Jan 21 23:27:21 pc plasmashell[15379]: [Warning] (Sun Jan 21 23:27:21 2024):          "expression for globalPoint@qrc:/gpt4all/main.qml:860"
Jan 21 23:27:21 pc plasmashell[15379]: [Warning] (Sun Jan 21 23:27:21 2024): "Could not convert argument 0 at"
Jan 21 23:27:21 pc plasmashell[15379]: [Warning] (Sun Jan 21 23:27:21 2024):          "expression for globalPoint@qrc:/gpt4all/main.qml:860"
Jan 21 23:27:21 pc plasmashell[15379]: [Warning] (Sun Jan 21 23:27:21 2024): qrc:/gpt4all/main.qml:860: TypeError: Passing incompatible arguments to C++ functions from JavaScript is not allowed.
Jan 21 23:27:21 pc plasmashell[15379]: [Warning] (Sun Jan 21 23:27:21 2024): "Could not convert argument 0 at"
Jan 21 23:27:21 pc plasmashell[15379]: [Warning] (Sun Jan 21 23:27:21 2024):          "expression for globalPoint@qrc:/gpt4all/main.qml:860"
Jan 21 23:27:21 pc plasmashell[15379]: [Warning] (Sun Jan 21 23:27:21 2024): "Could not convert argument 0 at"
Jan 21 23:27:21 pc plasmashell[15379]: [Warning] (Sun Jan 21 23:27:21 2024):          "expression for globalPoint@qrc:/gpt4all/main.qml:860"
Jan 21 23:27:21 pc plasmashell[15379]: [Warning] (Sun Jan 21 23:27:21 2024): "Could not convert argument 0 at"
Jan 21 23:27:21 pc plasmashell[15379]: [Warning] (Sun Jan 21 23:27:21 2024):          "expression for globalPoint@qrc:/gpt4all/main.qml:860"
Jan 21 23:27:21 pc plasmashell[15379]: [Warning] (Sun Jan 21 23:27:21 2024): qrc:/gpt4all/main.qml:860: TypeError: Passing incompatible arguments to C++ functions from JavaScript is not allowed.
Did that something wrong?
cebtenzzre commented 9 months ago

This really isn't a GPT4All bug - you are running out of either system RAM or GPU VRAM. Try a smaller model.

Linux does tend to freeze when it runs out of system RAM instead of killing the process, as it has pathological swapping behavior in some cases.
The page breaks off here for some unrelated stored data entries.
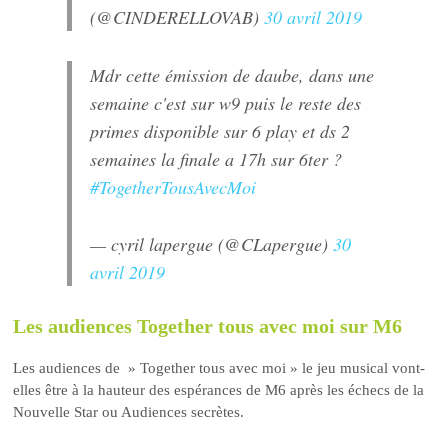
(@CINDERELLOVAB)
30 avril 2019
Mdr cette émission de daube, dans une
semaine c'est sur w9 puis le reste des
primes disponible sur 6 play et ds 2
semaines la finale a 17h sur 6ter ?
#TogetherTousAvecMoi
— cyril lapergue (@CLapergue)
30
avril 2019
Les audiences Together tous avec moi sur M6
Les audiences de » Together tous avec moi » le jeu musical vont-
elles être à la hauteur des espérances de M6 après les échecs de la
Nouvelle Star ou Audiences secrètes.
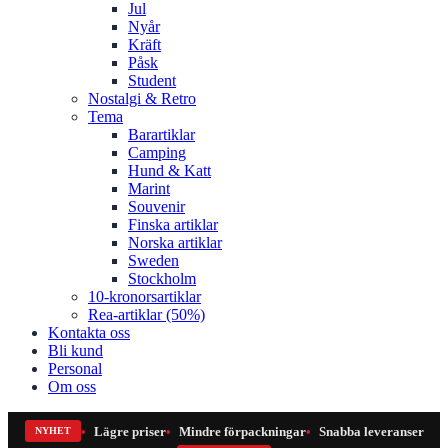
Jul
Nyår
Kräft
Påsk
Student
Nostalgi & Retro
Tema
Barartiklar
Camping
Hund & Katt
Marint
Souvenir
Finska artiklar
Norska artiklar
Sweden
Stockholm
10-kronorsartiklar
Rea-artiklar (50%)
Kontakta oss
Bli kund
Personal
Om oss
Lägre priser
Mindre förpackningar
Snabba leveranser
NYHET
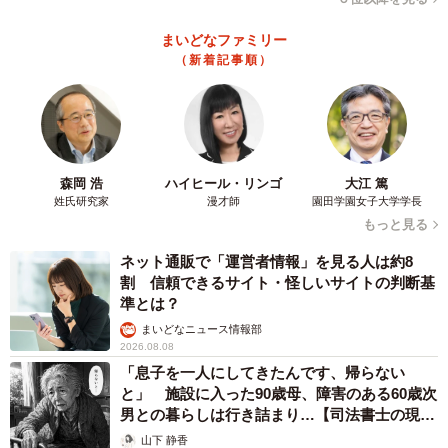
まいどなファミリー
（新着記事順）
4/5
中村海人（Travis Japan/ジャニーズJr.）
森岡 浩
ハイヒール・リンゴ
大江 篤
姓氏研究家
漫才師
園田学園女子大学学長
座長として“みんな平等にやりやすく”
もっと見る
若手たちの奮闘を座長として俯瞰しながら見守る姿は、“究
ネット通販で「運営者情報」を見る人は約8
割 信頼できるサイト・怪しいサイトの判断基
極の上司”石沢課長そのもの。世代の違う後輩たちとは何気
準とは？
ない雑談を重ねて距離を近づけていったという。「意識し
まいどなニュース情報部
たのは“みんな平等にやりやすく”。現場の雰囲気を左右する
2026.08.08
のは主演次第です。僕自身、主演以外の経験も沢山ありま
「息子を一人にしてきたんです、帰らない
と」 施設に入った90歳母、障害のある60歳次
すから、その時に感じた“この現場に早く行きたい！”という
男との暮らしは行き詰まり…【司法書士の現場
気持ちを共演者の皆さんにも感じてほしかった」と主演と
から】
山下 静香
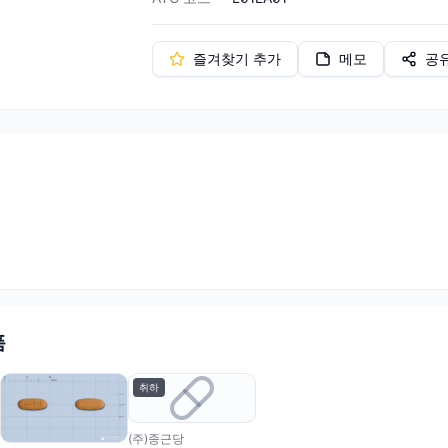
즐겨찾기 추가
메모
공
품
취하
(주)종근당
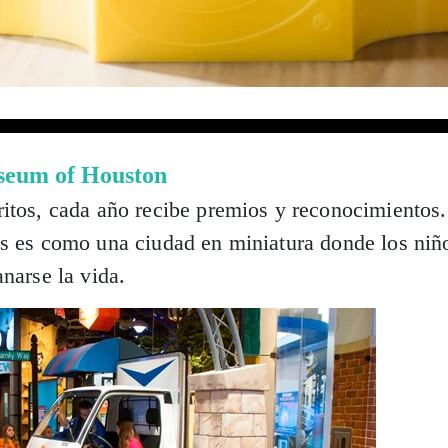
seum of Houston
itos, cada año recibe premios y reconocimientos.
is es como una ciudad en miniatura donde los niñ
narse la vida.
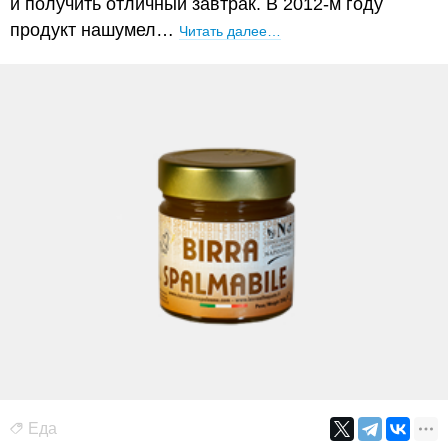
и получить отличный завтрак. В 2012-м году
продукт нашумел…
Читать далее…
Еда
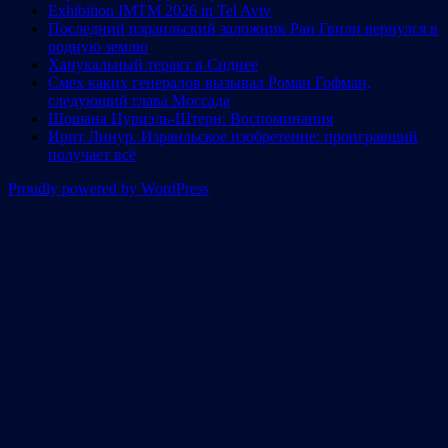
Exhibition IMTM 2026 in Tel Aviv
Последний израильский заложник Ран Гвили вернулся в
родную землю
Ханукальный теракт в Сиднее
Смех каких генералов вызывал Роман Гофман,
следующий глава Моссада
Шошана Цуриэль-Штерн: Воспоминания
Ирит Линур. Израильское изобретение: проигравший
получает всё
Proudly powered by WordPress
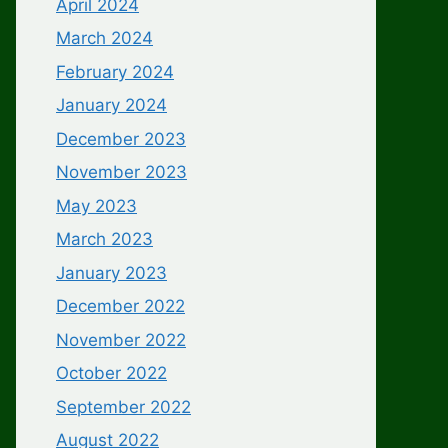
April 2024
March 2024
February 2024
January 2024
December 2023
November 2023
May 2023
March 2023
January 2023
December 2022
November 2022
October 2022
September 2022
August 2022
This is more of a kernel bug than an app bug. I use some kernel patches similar to this to prevent this from happening with other programs: https://github.com/hakavlad/le9-patch

danisztls commented 9 months ago

@danisztls I think the VRAM filling has nothing to do with the crash if you mean switching the Models in gpt4all. I tried that. It really is the Threads problem on GPU for the crash for me. Please reevaluate that.

It was the GTT. Not RAM or VRAM but rather an allocated area in the RAM for the GPU to use.

This really isn't a GPT4All bug - you are running out of either system RAM or GPU VRAM. Try a smaller model.

8GB VRAM is supposed to handle a 3.8GB model. The problem might be unwanted threading.

cebtenzzre commented 9 months ago

I had a similar crash that caused GDM (Gnome) to restart. I was switching back and forth between Instruct and OpenOrca. I had radeontop opened and I overflowed the GTT (~16GB) before overflowing the VRAM (8GB).

This is #1840, unless you can also get it to happen by only changing the number of CPU threads without switching models.